## Document section
☆ ☆ ☆ ☆ ☆
The unveiling of President Donald Trump’s “Board of Peace” (BoP) has ignited a global debate, with its grand title masking a deeply troubling architecture that appears less concerned with genuine peace and more with the consolidation of power and wealth.
Far from a benevolent initiative, this new body was ostensibly born from a plan for Gaza’s reconstruction. It increasingly resembles a thinly veiled mechanism for furthering geopolitical interests at the expense of established international norms and, critically, the fundamental rights of the Palestinian people.
At its core, the BoP fundamentally neglects Palestinian concerns, rendering their voices virtually nonexistent in a plan directly impacting their future. The proposed four-tier governance structure for Gaza, as highlighted by former ambassador Maleeha Lodhi in her article, relegates Palestinians to a mere “technocratic committee” for municipal affairs, while the crucial top three tiers are dominated by pro-Israel American figures, including Trump himself, his son-in-law Jared Kushner, the infamous Tony Blair, and other powerful individuals.
This complete exclusion from meaningful decision-making regarding their own land and lives is not merely an oversight; it’s a deliberate erasure, ensuring that any “peace” brokered will be one imposed upon them, rather than co-created with them. Hamas’ unwavering opposition to disarmament under an American-led stabilization force underscores the inherent flaw: without Palestinian buy-in, any framework is destined to fail, exacerbating conflict rather than resolving it.
☆ ☆ ☆ ☆ ☆
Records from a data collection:
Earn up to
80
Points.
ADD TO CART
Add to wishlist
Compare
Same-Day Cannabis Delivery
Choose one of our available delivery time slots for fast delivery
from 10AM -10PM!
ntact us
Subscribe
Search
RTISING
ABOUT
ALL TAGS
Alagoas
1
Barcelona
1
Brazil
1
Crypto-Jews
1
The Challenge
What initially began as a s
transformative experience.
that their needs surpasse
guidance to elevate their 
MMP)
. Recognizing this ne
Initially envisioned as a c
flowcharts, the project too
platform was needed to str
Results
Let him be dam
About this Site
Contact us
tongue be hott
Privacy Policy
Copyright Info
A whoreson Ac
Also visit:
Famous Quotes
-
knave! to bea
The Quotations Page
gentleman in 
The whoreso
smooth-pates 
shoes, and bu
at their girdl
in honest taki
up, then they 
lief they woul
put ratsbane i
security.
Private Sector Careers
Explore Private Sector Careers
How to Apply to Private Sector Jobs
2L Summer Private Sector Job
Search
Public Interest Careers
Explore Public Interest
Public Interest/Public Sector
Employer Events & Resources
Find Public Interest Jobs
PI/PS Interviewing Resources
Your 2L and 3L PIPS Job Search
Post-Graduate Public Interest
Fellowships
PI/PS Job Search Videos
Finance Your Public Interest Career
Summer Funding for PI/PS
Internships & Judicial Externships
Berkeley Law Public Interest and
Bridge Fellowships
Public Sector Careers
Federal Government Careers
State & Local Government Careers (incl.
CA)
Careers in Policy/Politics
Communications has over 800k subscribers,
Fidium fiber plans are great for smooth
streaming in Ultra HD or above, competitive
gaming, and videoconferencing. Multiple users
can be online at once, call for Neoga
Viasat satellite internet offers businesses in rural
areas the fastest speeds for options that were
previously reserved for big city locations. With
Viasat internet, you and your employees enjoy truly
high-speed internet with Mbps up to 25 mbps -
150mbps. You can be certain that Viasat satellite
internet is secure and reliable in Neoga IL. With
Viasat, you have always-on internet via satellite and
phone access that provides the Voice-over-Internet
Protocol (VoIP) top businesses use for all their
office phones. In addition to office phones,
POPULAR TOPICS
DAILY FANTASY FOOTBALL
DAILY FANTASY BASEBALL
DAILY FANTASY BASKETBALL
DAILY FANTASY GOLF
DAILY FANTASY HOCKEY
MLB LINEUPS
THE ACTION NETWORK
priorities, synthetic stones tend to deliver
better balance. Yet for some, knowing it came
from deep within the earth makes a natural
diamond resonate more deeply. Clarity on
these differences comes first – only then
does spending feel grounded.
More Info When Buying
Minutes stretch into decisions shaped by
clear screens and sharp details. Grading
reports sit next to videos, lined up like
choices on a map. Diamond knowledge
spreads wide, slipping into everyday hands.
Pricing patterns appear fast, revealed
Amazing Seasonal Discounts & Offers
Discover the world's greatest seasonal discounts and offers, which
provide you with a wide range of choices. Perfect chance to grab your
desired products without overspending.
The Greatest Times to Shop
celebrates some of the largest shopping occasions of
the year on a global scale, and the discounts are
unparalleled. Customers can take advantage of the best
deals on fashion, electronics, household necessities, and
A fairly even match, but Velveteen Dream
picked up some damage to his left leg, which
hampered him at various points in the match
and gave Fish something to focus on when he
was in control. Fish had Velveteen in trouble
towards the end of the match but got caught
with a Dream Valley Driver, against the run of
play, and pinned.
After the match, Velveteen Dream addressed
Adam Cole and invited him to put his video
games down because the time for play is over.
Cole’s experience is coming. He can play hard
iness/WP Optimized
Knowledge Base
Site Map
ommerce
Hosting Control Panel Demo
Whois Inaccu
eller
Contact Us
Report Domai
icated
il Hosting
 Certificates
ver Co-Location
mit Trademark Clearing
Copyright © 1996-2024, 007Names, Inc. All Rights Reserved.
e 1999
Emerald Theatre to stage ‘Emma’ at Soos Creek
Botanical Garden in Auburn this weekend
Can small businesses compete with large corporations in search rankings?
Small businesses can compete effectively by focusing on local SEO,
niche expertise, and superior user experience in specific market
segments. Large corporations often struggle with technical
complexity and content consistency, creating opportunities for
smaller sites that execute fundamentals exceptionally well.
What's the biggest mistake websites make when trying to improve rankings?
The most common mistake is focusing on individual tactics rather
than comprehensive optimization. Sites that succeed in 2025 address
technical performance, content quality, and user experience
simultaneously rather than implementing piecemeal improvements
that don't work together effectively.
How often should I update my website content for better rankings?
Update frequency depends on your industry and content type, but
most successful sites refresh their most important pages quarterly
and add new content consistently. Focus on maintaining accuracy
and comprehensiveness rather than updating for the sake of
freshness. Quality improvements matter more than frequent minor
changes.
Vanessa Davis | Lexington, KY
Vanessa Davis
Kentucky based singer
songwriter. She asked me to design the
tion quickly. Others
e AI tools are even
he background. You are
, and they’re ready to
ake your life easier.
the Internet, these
☆ ☆ ☆ ☆ ☆
## List of tasks
1. Please copy the passage of the Board of Peace text starting at "At its core, the" and ending at "other powerful individuals.", substituting "administrative committee" for "technocratic committee".
2. In the Board of Peace text, who is credited with highlighting the proposed four-tier governance structure for Gaza?

## Outputs for the tasks
1.
At its core, the BoP fundamentally neglects Palestinian concerns, rendering their voices virtually nonexistent in a plan directly impacting their future. The proposed four-tier governance structure for Gaza, as highlighted by former ambassador Maleeha Lodhi in her article, relegates Palestinians to a mere “administrative committee” for municipal affairs, while the crucial top three tiers are dominated by pro-Israel American figures, including Trump himself, his son-in-law Jared Kushner, the infamous Tony Blair, and other powerful individuals.

2. Former ambassador Maleeha Lodhi, in her article.